# SCHRIFTELIJKE OPDRACHT 1
Som alle voorzieningen en plekken op die de tekst over de oorlog in Gaza noemt als getroffen door de Israëlische bombardementen.
# SCHRIFTELIJKE OPDRACHT 2
Geef uit de tekst over de oorlog in Gaza woordelijk alles weer vanaf "Door Fareed Taamallah" tot en met "over collectieve bestraffing.".

# AANGELEVERDE TEKST
▬▬▬
Door Fareed Taamallah
Sinds 7 oktober noemen westerse media en politici de genocidale oorlog van Israël tegen de Palestijnen in Gaza de ‘Israël-Hamas-oorlog’.
Ze namen de Israëlische spreekpunten over dat de oorlog strikt tegen Hamas was gericht.
Maar al meer dan twee maanden heeft Israël door willekeurige bombardementen op alle aspecten van het Palestijnse leven in Gaza, inclusief scholen, universiteiten, bakkerijen, ziekenhuizen, VN-faciliteiten en woonwijken, zijn beweringen dat het zich alleen op Hamas richt, in diskrediet gebracht.
Israël heeft ook de leugen begaan dat Hamas verantwoordelijk is voor zijn oorlogsmisdaden tegen Palestijnse burgers, terwijl de Israëlische leiders openlijk hebben gesproken over collectieve bestraffing.
▬▬▬
# GEGEVENSREGELS
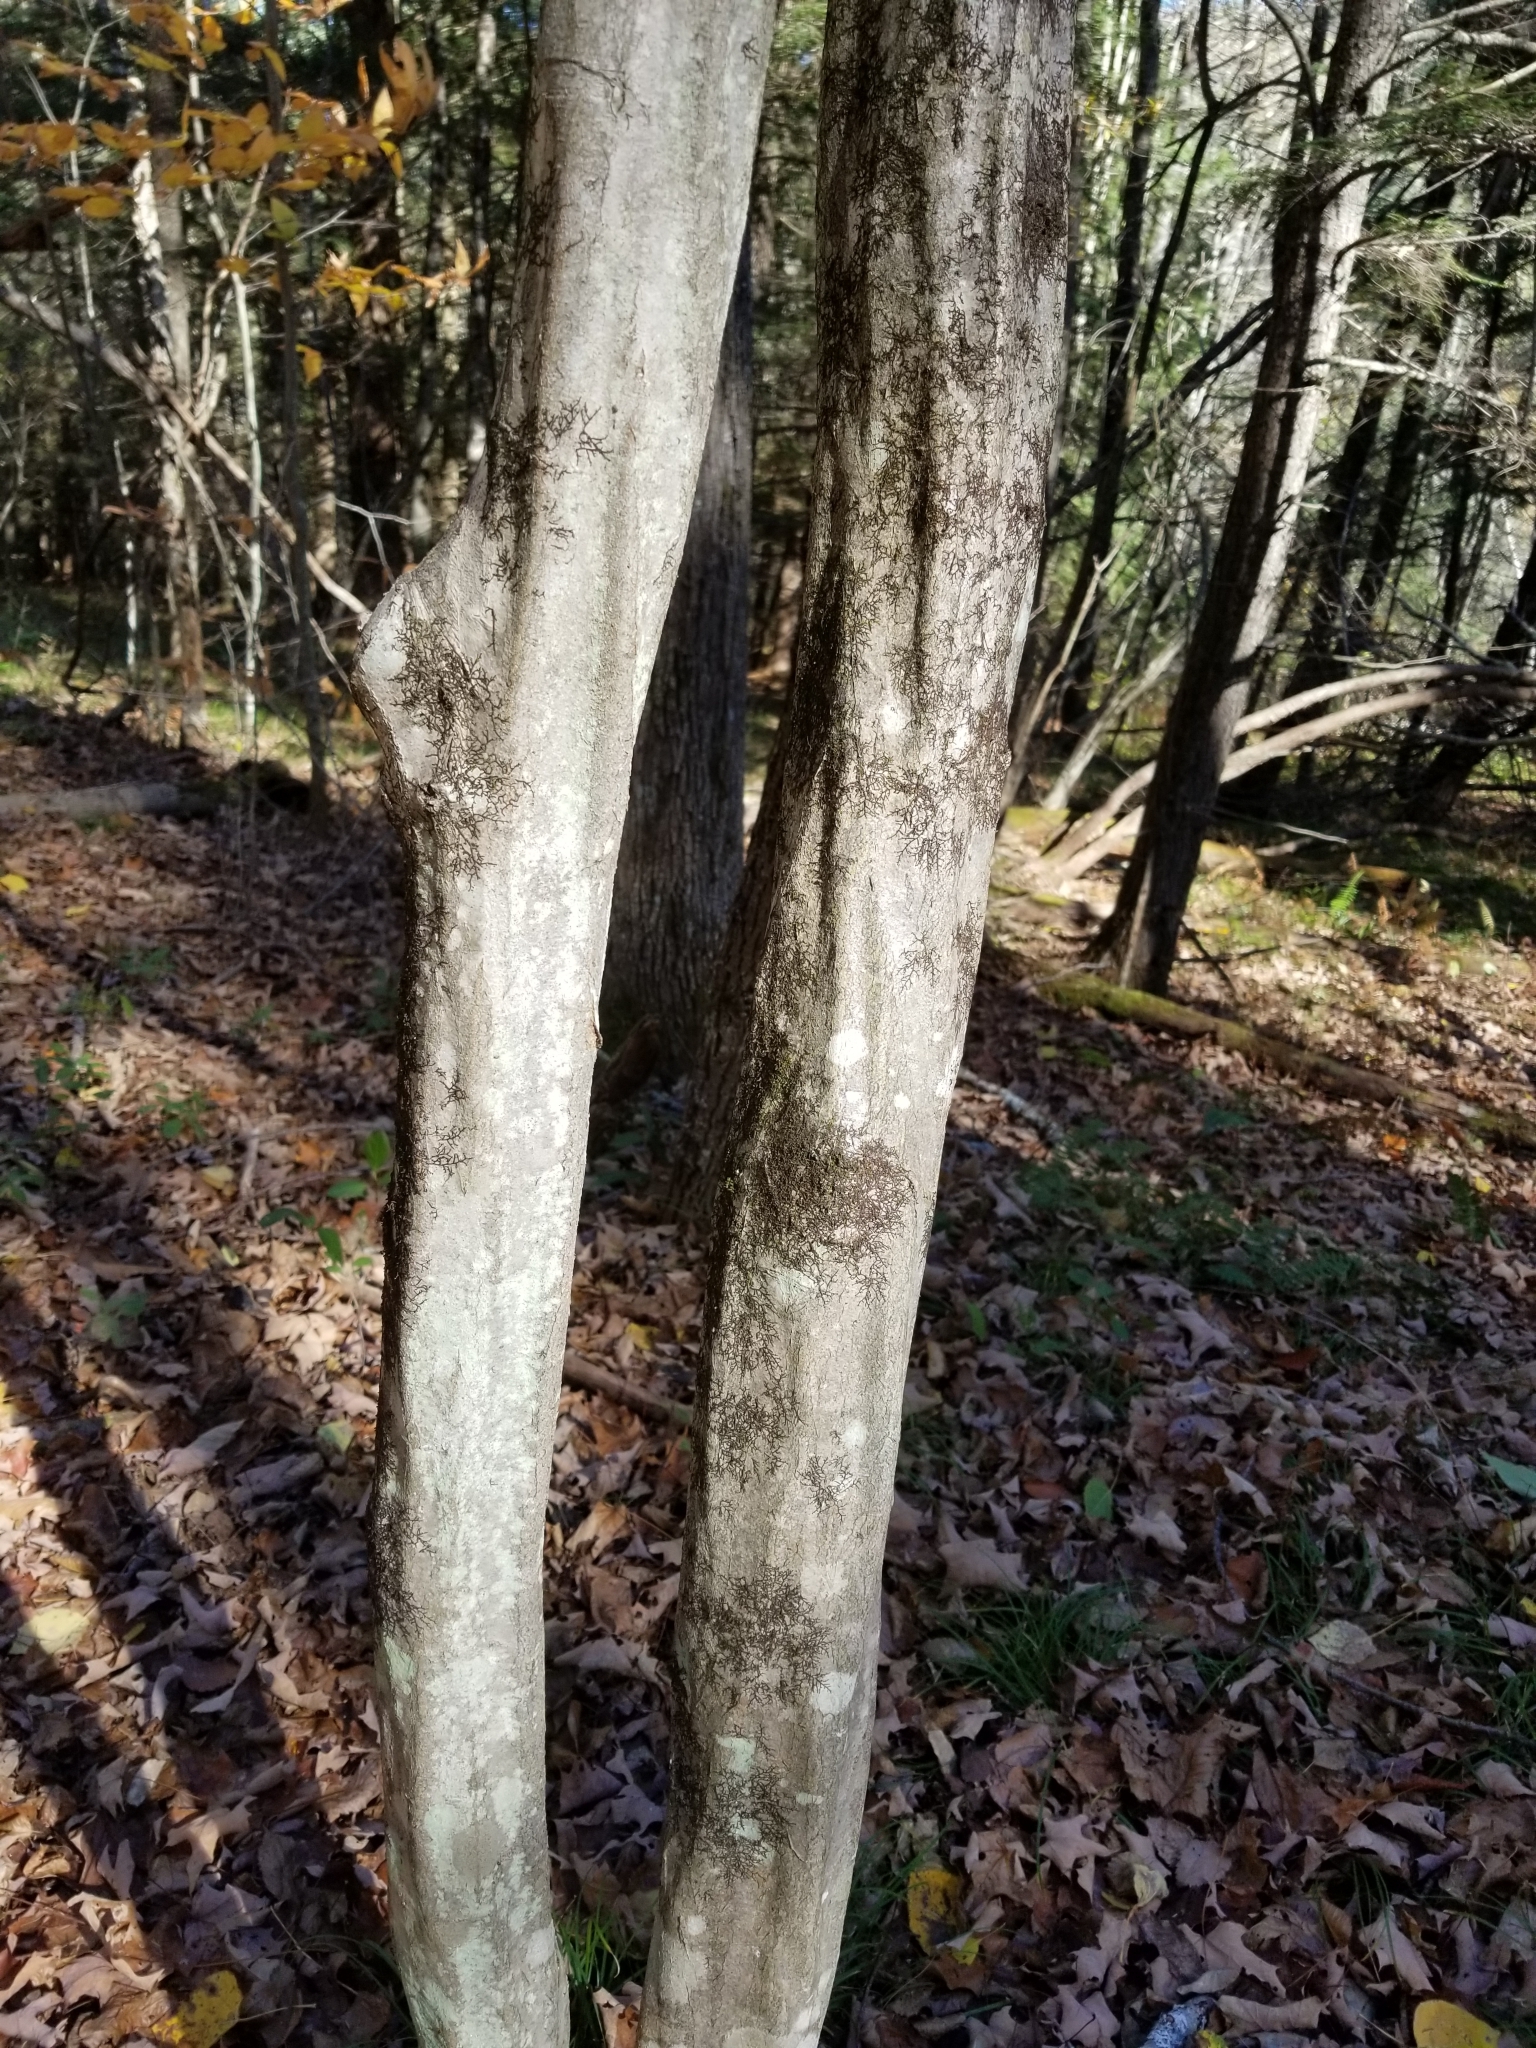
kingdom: Plantae
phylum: Tracheophyta
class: Magnoliopsida
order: Fagales
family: Betulaceae
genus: Carpinus
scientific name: Carpinus caroliniana
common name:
▬▬▬
# UITWERKING OEFENING 1
scholen, universiteiten, bakkerijen, ziekenhuizen, VN-faciliteiten, woonwijken

# UITWERKING OEFENING 2
Door Fareed Taamallah
Sinds 7 oktober noemen westerse media en politici de genocidale oorlog van Israël tegen de Palestijnen in Gaza de ‘Israël-Hamas-oorlog’.
Ze namen de Israëlische spreekpunten over dat de oorlog strikt tegen Hamas was gericht.
Maar al meer dan twee maanden heeft Israël door willekeurige bombardementen op alle aspecten van het Palestijnse leven in Gaza, inclusief scholen, universiteiten, bakkerijen, ziekenhuizen, VN-faciliteiten en woonwijken, zijn beweringen dat het zich alleen op Hamas richt, in diskrediet gebracht.
Israël heeft ook de leugen begaan dat Hamas verantwoordelijk is voor zijn oorlogsmisdaden tegen Palestijnse burgers, terwijl de Israëlische leiders openlijk hebben gesproken over collectieve bestraffing.